İnsaoğlu tarım devrimine geçmiş olmasaydı biriktirmeye de hiç ihtiyaç duymayacaktı. Bozkırlarda ormanda devamlı hareket ederken ve ertesi gün başınıza ne geleceğini bilmezken fazla mala ihtiyacınız olmaz. Bulduğunuzda yiyebileceğiniz kadar yersiniz. Eğer çok eşyanız olursa kaçarken bu sizi yavaşatır ve av olma ihtimalizi artırır.
İnsanoğlu tarım devrimine geçtiği andan itibarek yerleşik hayat geçti ve biriktirmeyi öğrendi. Böylece ticaret gelişti. Sonra elindeki saklamayı, ihtiyacı varsa borç almayı öğrendi ve böylece bankacılık sistemi gelişti. Hane haklı sisteme tasarruflarıyla kaynak sağlamaya başladı. Peki bu sağladığımız kaynağı doğru kararlarla yönlendirebiliyor ve doğru yönetebiliyor muyuz?
Avcı ve toplayıcı genlerimizden gelen bir harcama eğilimimiz var.
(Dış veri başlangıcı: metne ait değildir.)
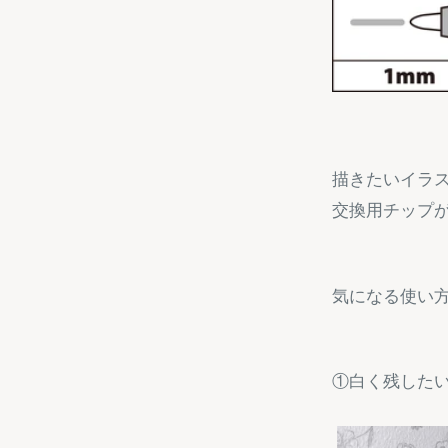
描きたいイラ
交換用チップ
気になる使い方
①白く残した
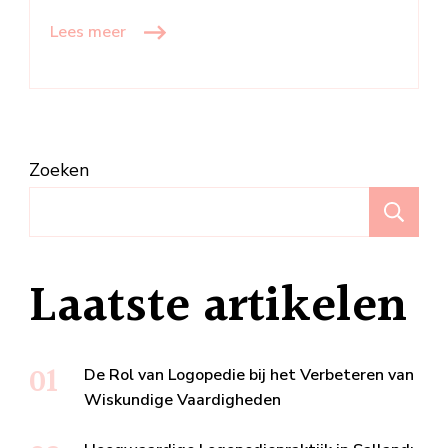
Lees meer
Zoeken
Z
Laatste artikelen
De Rol van Logopedie bij het Verbeteren van
Wiskundige Vaardigheden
Bir de gelecek korkumuz ve gelecekle ilgili hayallerimiz var. Bütün bunları dengede tutmak zorundayız. Markovitz’in dediği gibi rasyonel yatırımcı gibi davranmalı ve aynı risk seviyesinde maksimum getiriyi aynı getiri seviyesinde de minimum riski seçmeliyiz. Günümüzde bu seçimleri yapmak çok zor. Finans piyasası geliştikçe ürünler karmaşıklaşıyor ve ürünler arasında seçim yapmak zorlaşıyor. Bu kadar çok seçim şansı olunca da karar alamıyor ve rasyonel davrandığımızı düşünürek aslında fırsat maliyetinden kaybettiğimizin farkına varmayarak sadece temel ürünlere yöneliyoruz.
Oysa biz geleceğimiz için para biriktirmeliyiz. Bugünkü harcamalarımızı erteleyerek gelir elde etmek için değil. Ya çok çalışıp bir portföy yönetici olacak, tüm piyasaları ve yatırım araçlarını öğrenerek gelecek yatırımlarımızı yapacağız ya da bireysel emeklilik sistemine dahil olacağız.
Bireysel Emeklilik Sisteminde önemli olan sisteme düzenli para yatırmak değil oradaki parayı bir portföy yöneticisi mantığı ile karakterimiz ve yatırım tercihlerimizi dikkate alarak yatırım fonları arasında yönlendirebilmek.
Geleceğimizin sorumluluğunu almalı ve yatırımcı olarak yatırım fonlarını öğrenmeli ve bize uygun olanını seçmeliyiz.
Nasıl seçeceğimize bir başka yazıda değineceğim.